*** The data ***

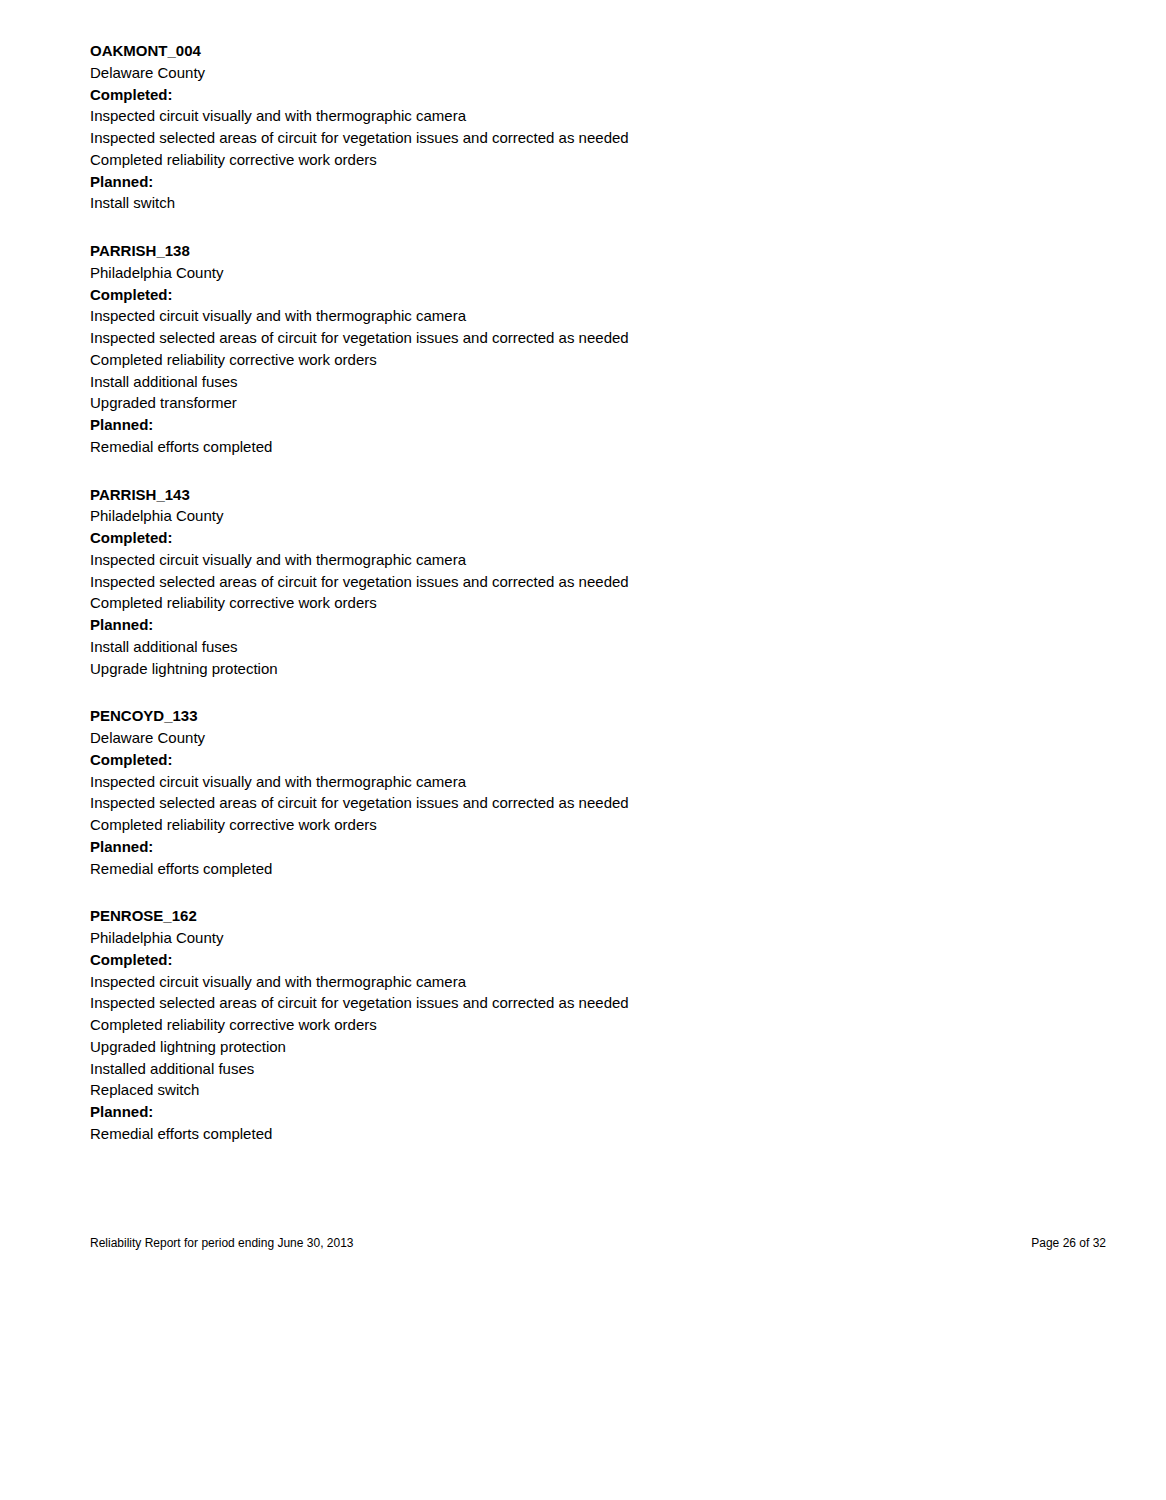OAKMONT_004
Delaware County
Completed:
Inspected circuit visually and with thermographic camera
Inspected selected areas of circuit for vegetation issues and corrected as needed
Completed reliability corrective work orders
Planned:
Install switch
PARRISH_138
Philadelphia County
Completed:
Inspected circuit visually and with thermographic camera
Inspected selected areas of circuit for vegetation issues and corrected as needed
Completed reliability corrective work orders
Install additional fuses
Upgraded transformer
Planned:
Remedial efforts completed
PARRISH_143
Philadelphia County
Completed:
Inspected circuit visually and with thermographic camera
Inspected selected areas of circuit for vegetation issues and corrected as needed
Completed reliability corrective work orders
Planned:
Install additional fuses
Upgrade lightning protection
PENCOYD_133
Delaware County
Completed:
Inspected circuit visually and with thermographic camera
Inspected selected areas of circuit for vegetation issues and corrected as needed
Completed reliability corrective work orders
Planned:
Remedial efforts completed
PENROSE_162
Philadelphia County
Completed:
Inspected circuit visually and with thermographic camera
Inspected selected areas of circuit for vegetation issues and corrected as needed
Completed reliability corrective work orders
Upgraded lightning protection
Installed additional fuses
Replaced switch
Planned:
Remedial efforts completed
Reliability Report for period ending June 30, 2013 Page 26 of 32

*** End of The data ***

Problem:
Among the lines above, show every one that contains the string "Upgraded".

Solution to the problem:
Upgraded transformer
Upgraded lightning protection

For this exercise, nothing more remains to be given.